══ Input material
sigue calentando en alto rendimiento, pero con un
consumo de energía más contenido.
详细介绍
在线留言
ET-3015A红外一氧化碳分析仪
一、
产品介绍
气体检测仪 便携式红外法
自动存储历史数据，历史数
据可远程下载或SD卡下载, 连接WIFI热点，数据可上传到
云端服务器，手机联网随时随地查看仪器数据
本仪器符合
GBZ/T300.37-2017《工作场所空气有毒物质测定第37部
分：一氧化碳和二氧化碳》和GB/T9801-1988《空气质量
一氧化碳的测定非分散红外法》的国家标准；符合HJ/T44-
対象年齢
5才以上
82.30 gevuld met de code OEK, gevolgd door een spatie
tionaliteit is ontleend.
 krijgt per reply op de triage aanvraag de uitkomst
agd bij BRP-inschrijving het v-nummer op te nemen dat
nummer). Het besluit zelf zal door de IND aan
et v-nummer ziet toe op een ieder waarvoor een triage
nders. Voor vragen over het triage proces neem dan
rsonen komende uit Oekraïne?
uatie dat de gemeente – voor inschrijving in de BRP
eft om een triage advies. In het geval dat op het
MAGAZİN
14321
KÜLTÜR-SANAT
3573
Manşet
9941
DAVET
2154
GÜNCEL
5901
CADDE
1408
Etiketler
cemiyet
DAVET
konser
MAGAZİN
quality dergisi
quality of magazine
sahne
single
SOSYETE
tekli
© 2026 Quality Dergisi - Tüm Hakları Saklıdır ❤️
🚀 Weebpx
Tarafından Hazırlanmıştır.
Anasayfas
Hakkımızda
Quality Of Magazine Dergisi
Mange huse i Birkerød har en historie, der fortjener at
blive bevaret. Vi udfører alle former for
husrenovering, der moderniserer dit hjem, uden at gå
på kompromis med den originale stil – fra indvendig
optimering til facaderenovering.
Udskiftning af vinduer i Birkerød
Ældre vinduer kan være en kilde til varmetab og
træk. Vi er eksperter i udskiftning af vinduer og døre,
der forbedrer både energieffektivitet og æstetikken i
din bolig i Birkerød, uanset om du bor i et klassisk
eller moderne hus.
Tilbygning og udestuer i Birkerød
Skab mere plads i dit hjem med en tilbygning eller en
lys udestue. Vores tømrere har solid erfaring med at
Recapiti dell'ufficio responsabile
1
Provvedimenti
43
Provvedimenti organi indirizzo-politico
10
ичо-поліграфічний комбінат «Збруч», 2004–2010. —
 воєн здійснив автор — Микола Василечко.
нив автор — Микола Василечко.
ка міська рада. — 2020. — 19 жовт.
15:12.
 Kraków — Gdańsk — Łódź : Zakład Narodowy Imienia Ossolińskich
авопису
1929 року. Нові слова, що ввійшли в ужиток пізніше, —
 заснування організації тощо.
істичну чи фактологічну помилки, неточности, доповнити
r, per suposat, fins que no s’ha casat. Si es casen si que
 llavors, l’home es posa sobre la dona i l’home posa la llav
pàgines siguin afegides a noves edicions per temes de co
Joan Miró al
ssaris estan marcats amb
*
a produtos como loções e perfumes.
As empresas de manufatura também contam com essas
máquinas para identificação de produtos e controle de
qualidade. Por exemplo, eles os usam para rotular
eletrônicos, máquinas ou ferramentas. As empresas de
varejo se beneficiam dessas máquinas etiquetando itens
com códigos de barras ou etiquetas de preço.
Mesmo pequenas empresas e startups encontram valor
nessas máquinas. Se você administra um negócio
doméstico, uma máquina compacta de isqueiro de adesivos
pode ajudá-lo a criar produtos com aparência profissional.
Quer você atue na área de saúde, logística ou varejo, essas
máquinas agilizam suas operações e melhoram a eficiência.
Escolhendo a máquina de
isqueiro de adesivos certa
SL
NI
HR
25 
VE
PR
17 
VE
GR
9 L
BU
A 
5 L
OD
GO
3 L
════
The lines holding the string "nummer" in the listing above are what you should copy out.

▸ **Your response**:
agd bij BRP-inschrijving het v-nummer op te nemen dat
nummer). Het besluit zelf zal door de IND aan
et v-nummer ziet toe op een ieder waarvoor een triage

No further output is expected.